Sorenson’s broken TVs are rendered into concrete objects since viewers can no longer look through them as windows to far-away worlds. They must now look at the immediate material properties of second hand and refurbished screens that dropped in value with age or because of minor factory defaults. Ironically, Arte Povera’s mission to select poor materials is fully achieved when choosing electronic goods, since these are doomed to depreciate by simply following Moore’s law. Embedding failed technology into art objects, Video Pistoletto reverses the prescribed flows of planned obsolescence, when the broken screens become more valuable by morphing into collectible performance artefacts.
Oli Sorenson, Video Pistoletto, Performance / Video Installation, 2015–Ongoing.
Video Pistoletto (final composition of screens 01 and 03). DokFest, Kassel, Nov. 2017.

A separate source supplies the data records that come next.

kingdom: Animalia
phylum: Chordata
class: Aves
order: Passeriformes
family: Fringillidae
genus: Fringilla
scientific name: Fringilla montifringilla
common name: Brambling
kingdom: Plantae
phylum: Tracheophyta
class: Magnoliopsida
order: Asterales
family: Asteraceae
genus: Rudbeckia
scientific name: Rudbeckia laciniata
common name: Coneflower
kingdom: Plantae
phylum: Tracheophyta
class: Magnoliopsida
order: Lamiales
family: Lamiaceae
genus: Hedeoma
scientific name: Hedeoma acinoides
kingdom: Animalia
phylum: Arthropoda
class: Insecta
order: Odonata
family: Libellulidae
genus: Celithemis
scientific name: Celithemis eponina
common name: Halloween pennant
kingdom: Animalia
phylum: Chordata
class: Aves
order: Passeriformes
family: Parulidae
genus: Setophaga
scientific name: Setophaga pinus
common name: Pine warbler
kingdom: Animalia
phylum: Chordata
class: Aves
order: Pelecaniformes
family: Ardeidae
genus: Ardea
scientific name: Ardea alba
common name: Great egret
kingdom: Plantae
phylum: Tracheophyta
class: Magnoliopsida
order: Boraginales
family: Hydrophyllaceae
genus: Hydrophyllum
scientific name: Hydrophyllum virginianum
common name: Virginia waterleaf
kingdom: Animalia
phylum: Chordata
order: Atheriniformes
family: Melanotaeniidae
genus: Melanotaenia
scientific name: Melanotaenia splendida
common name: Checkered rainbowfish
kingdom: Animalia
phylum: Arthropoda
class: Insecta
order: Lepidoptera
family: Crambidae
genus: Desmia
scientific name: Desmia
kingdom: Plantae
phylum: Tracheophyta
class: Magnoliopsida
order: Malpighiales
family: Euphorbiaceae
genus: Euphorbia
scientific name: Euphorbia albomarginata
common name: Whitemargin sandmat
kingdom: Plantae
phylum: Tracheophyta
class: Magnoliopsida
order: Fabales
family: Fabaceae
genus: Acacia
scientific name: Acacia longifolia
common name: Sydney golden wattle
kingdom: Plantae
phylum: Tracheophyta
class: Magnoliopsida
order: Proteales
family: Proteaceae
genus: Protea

Born in Los Angeles, Oli Sorenson has lived and worked in London (UK) between 1999 and 2010, to combine his artistic activities with curatorial work (including several events at Tate Britain, the Institute of Contemporary Art and the British Film Institute). Sorenson has often exhibited internationally, including at the Millennium Museum (Beijing), the Media Art Institute (Amsterdam), ZKM (Karlsruhe) and DokFest (Kassel). He performs regularly in media festivals such as ISEA (Helsinki and Nagoya), Mapping Festival (Geneva) and MAF (Bangkok).
He is now based in Montreal, Canada since 2010.